* _Given entries_:
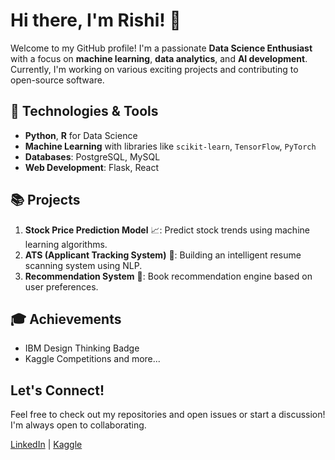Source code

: # Hi there, I'm Rishi! 👋

Welcome to my GitHub profile! I'm a passionate **Data Science Enthusiast** with a focus on **machine learning**, **data analytics**, and **AI development**. Currently, I'm working on various exciting projects and contributing to open-source software.

## 🔧 Technologies & Tools
- **Python**, **R** for Data Science
- **Machine Learning** with libraries like `scikit-learn`, `TensorFlow`, `PyTorch`
- **Databases**: PostgreSQL, MySQL
- **Web Development**: Flask, React

## 📚 Projects
1. **Stock Price Prediction Model** 📈: Predict stock trends using machine learning algorithms.
2. **ATS (Applicant Tracking System)** 🚀: Building an intelligent resume scanning system using NLP.
3. **Recommendation System** 📖: Book recommendation engine based on user preferences.

## 🎓 Achievements
- IBM Design Thinking Badge
- Kaggle Competitions and more...

## Let's Connect! 
Feel free to check out my repositories and open issues or start a discussion! I'm always open to collaborating.

[LinkedIn](https://www.linkedin.com/in/rishi-datascience/) | [Kaggle](https://www.kaggle.com/rishigupta61)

* _Exercise objective_: Reproduce the source text of the item above verbatim, leaving out the picture.

* _Finished exercise_:
Source code

: # Hi there, I'm Rishi! 👋

Welcome to my GitHub profile! I'm a passionate **Data Science Enthusiast** with a focus on **machine learning**, **data analytics**, and **AI development**. Currently, I'm working on various exciting projects and contributing to open-source software.

## 🔧 Technologies & Tools
- **Python**, **R** for Data Science
- **Machine Learning** with libraries like `scikit-learn`, `TensorFlow`, `PyTorch`
- **Databases**: PostgreSQL, MySQL
- **Web Development**: Flask, React

## 📚 Projects
1. **Stock Price Prediction Model** 📈: Predict stock trends using machine learning algorithms.
2. **ATS (Applicant Tracking System)** 🚀: Building an intelligent resume scanning system using NLP.
3. **Recommendation System** 📖: Book recommendation engine based on user preferences.

## 🎓 Achievements
- IBM Design Thinking Badge
- Kaggle Competitions and more...

## Let's Connect! 
Feel free to check out my repositories and open issues or start a discussion! I'm always open to collaborating.

[LinkedIn](https://www.linkedin.com/in/rishi-datascience/) | [Kaggle](https://www.kaggle.com/rishigupta61)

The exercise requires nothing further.